Tbh, it sounds like the way my father treated my mother and us. Just a "good-time" dad and ignored my mother's desires and needs, beyond that of a fulltime homemaker and mother.

It could be that when ds4 is older, your dh will show more interest. And the day-to-day childcare burden should ease once your children are older, so hopefully it will also get better for you. Because it sounds like you are practically shouldering everything on the home front, without your dh chipping in when he is home - that is not fair on you.

3andnomore · 18/08/2007 18:17

((((((((grin))))))))) it must be so frustrating for you right now!

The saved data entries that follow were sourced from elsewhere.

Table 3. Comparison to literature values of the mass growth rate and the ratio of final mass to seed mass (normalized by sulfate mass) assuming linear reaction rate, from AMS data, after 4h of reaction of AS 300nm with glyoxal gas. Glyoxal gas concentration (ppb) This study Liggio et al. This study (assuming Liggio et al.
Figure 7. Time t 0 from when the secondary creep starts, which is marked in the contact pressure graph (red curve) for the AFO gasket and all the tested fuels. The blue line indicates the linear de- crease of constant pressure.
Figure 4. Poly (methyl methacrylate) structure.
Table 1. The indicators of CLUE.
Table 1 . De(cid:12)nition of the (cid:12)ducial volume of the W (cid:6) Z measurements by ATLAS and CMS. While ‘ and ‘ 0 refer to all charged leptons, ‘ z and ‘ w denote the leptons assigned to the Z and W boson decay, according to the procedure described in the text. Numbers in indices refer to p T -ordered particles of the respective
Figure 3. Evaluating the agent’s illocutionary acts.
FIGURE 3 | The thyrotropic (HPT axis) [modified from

Dropdeadfred · 18/08/2007 18:21

Can i ask..what exactly is his verbal response when you say 'could you please hold your child?'

gringottsgoblin · 18/08/2007 21:54

its very frustrating, but it will get better. when ds4 is big enough to entertain himself i will have a lot more freedom, and i suppose in a few years when he starts preschool i will be in a better situation than dh. he is a fab man, i cant complain after reading a lot of what others have posted on here, he is just so dim sometimes, he really needs certain things spelling out to him. i think if its something upsetting and he cant fix it then and there he likes to think its all ok if i have stopped complaining about it. ranting has helped, and i suppose maybe i might possibly be overreacting about the actual feeding thing, but for now im still upset.

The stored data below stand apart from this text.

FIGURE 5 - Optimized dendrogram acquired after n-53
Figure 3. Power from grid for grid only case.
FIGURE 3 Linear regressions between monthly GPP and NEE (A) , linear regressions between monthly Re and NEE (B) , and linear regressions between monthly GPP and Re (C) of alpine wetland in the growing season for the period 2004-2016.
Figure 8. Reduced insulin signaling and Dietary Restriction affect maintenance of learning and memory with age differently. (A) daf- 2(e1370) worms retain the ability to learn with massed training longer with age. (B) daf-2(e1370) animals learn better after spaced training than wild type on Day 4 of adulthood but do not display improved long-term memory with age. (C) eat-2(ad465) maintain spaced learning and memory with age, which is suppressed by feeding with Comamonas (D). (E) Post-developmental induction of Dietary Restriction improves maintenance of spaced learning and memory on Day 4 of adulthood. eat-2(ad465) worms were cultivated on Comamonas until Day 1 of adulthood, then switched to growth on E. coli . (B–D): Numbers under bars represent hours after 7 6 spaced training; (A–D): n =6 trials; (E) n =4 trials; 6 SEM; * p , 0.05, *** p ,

his response to will you hold the baby is something along the lines of 'i was just going to....' he always has something far more important to do. and its obvious that he doesnt want to, as soon as i come back in the room he hands him straight to me, or he puts him in his chair and leaves him to cry so i pick him up. i cant not pick him up, its not fair on any of the kids and i cant stand to listen to him crying. i just dont understand what the problem is. i have asked him and he denies there is a problem but he is so different with ds4, i dont think its because he cant do much as with ds3 he carried him everywhere, took him out, showed him off. he was so proud. he still does loads with ds3, i just hope he notices ds4 some time soon

OP posts:
Dropdeadfred · 18/08/2007 22:08

do you have any video footage and photographs of him holding ds3?

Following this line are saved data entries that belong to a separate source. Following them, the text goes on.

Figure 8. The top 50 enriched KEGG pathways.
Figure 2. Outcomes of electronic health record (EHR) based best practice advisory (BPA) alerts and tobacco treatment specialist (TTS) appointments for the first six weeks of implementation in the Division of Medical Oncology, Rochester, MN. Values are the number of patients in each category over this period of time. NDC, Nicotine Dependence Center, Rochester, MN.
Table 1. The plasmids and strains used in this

If so I'd be tempted to get them out to remind him what he was like with him and then ask him what photos etc ds4 will have to look bak on in future? Perhpa she is worried that ds3 will be jealous? But this needs sorting as you will grow to resent him.

PellMell · 18/08/2007 22:19

Has the poor man ever told you he just can't win?
Go on admit it

3andnomore · 18/08/2007 22:52

grin...long shot here...but how would the 2 Birth experiences compare..i.e. was maybe the Birth with your ys more traumatic to him...could that be why he is feeling more detached?
I am only saying this, as I myself, am /was guilty of this...with my ys I had a traumatic Birth and it was a long steep journey to where we are now....incidently despite dh being really scared too, it didn't affect him in the relationship...but...I know it can

gringottsgoblin · 19/08/2007 00:32

i tried talking about stuff he did with ds3 and doesnt do with ds4. he kind of agreed but then nothing has altered, maybe photos would help. i love the fact he has such a fab relationship with ds3 but am very worried about ds4 being pushed out. luckily ds3 adores ds4 and wants to include him in everything (so far!)

i have thought that myself 3nm, ds3 was a waterbirth, really calm and lovely, ds4 was a crash section under ga so he didnt see it. he says the birth hasnt affected him but i do wonder if it has. it hasnt made any difference to me tho so i cant say it must have affected him.

yes pell mell, he has said it many times. but i have said it to him too

OP posts:
NAB3 · 19/08/2007 09:06

Maybe he is nervous with newborns and just feels more comfortable and confident when they are bigger.

3andnomore · 19/08/2007 13:31

but if it was the whole newborn thing, then well, if anything he would have been more scared with his first child, not teh 2. one...and the way I read this, is that he was more hands on from the start with op's 3. ds (his first child)...

Grin, in other things,is he one to talk about emotions and how things effect him? I mean generally now.